Все, что мне нужно от Них на сегодня, — тысяча километров между Ними и мной, а лучше две. Или три. Хреново то, что никаких километров между нами нет, но при некоторой тренировке об этом запросто можно не думать по нескольку недель.
Тамга и блендамед
Мир живой. Казалось бы, ничего не значащая фраза. Но это только с виду, только с кривой колоколенки нынешнего самовлюбленного человека, который скоро, кажется, откажет в понятии «живой» всему, кроме денег, даже самому себе; между тем как трудно найти неживое. Живое все, что плывет по Реке, даже те уродливые штуки, которые человек делает своими корявыми ручонками. И уж тем паче жив Мир — вот уж кто жив на самом деле, так это он. В самом буквальном смысле; он может быть разным, как человек. Он дуется, скучает, радуется, злится, он то капризен и жесток, то ровен и приветлив; короче — он умеет все, что умеет человек, только немножко больше, самую малость — раз этак в сто тыщ мильенов, как мы говорили в детстве.

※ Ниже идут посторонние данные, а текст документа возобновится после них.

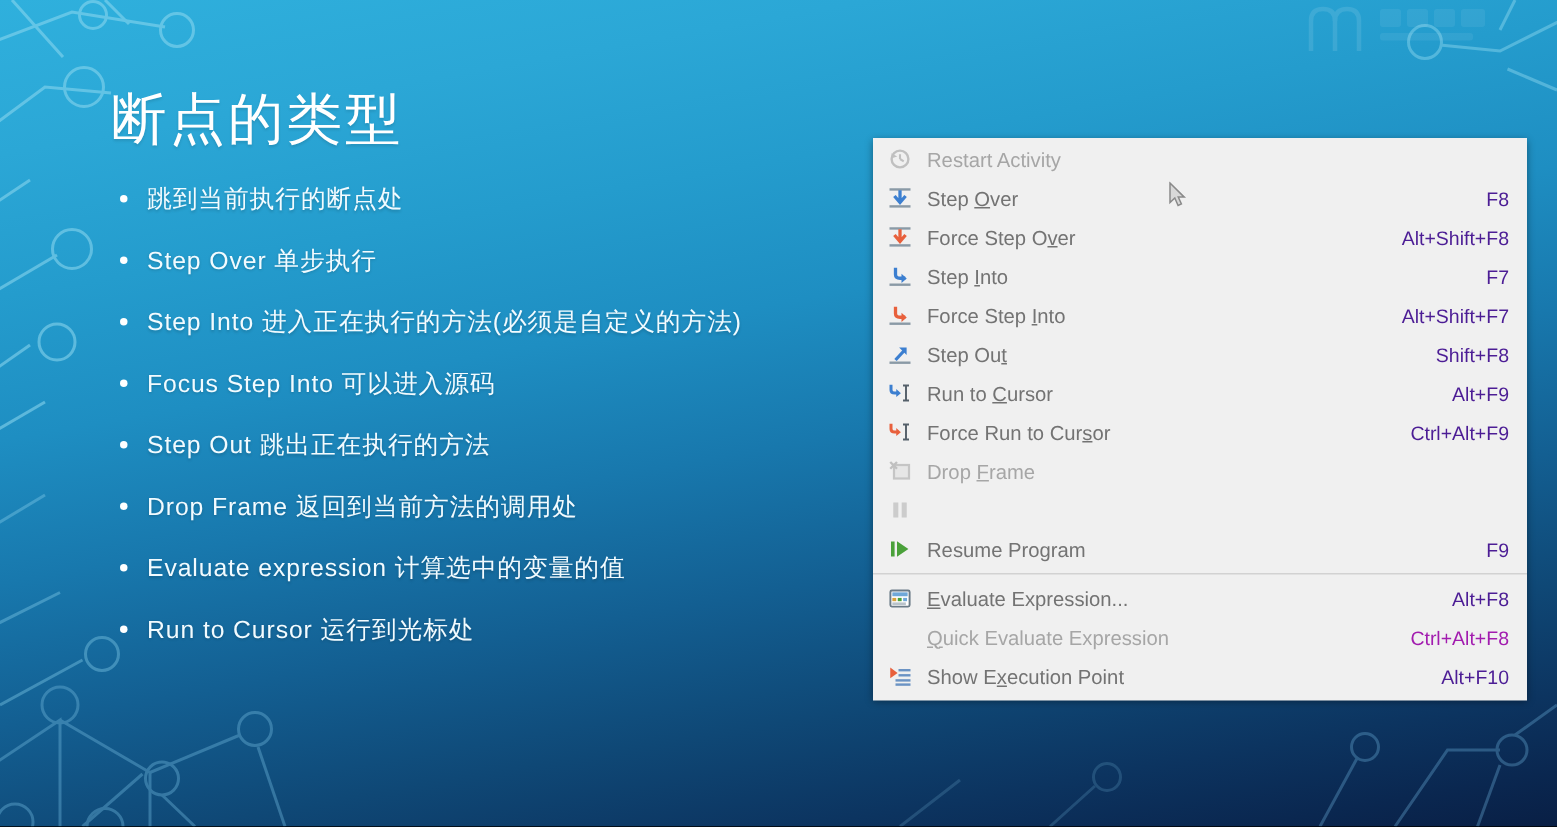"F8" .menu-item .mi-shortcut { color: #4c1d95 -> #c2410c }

— Странно, Бэпке, ты вот не башкорт, а ырым твой от гадюк. Обычно гадюк у горный башкорт; значит, твои братья — козел и сорока.
— Хороши братцы… — пробормотал я с кривой ухмылкой, но старик не обратил внимания.
— Тебе, чтоб лучш ырым принять, надо гадюку на грудь-живот делть. Как бабы на жвот делъют, тольк из монет. Знаешь, зачем башкортски бабы целый ковер из монет носили? Тот подвеск, который не прост-так делал, держал ырым. Монет там был так приделан, основной количеств — так, для вид, а вот из нектрый получалс гадюк там, барс, или вон твой козел, которого ты обжашь, не любшь. А козел тебе больш может помочь, меньш вред сделат, чем гадюк. Если живот вот так сделат.
Старик склонился над гладким песком у самой воды и начертил корявый круг с латинской V внутри.
— Слушай… — запнулся я, неожиданно вспомнив накрепко забытое. — А ведь правда, правда! Я такую видел! На могиле сестры отца видел! Точно, там кружок, а в кружке вот так…
Я растопырил указательный и средний пальцы в чер-чиллевском «victory».
— А на могил почему? Это ваш тамга был?
— Ну да. Отец еще говорил, что наша тамга самая старая в округе. Они же чем проще, тем старее?
— Да, это должен старый тамга. Твой родные давно тот мест жил, значт.
— А вот ты говоришь — помочь может. Как это — помочь?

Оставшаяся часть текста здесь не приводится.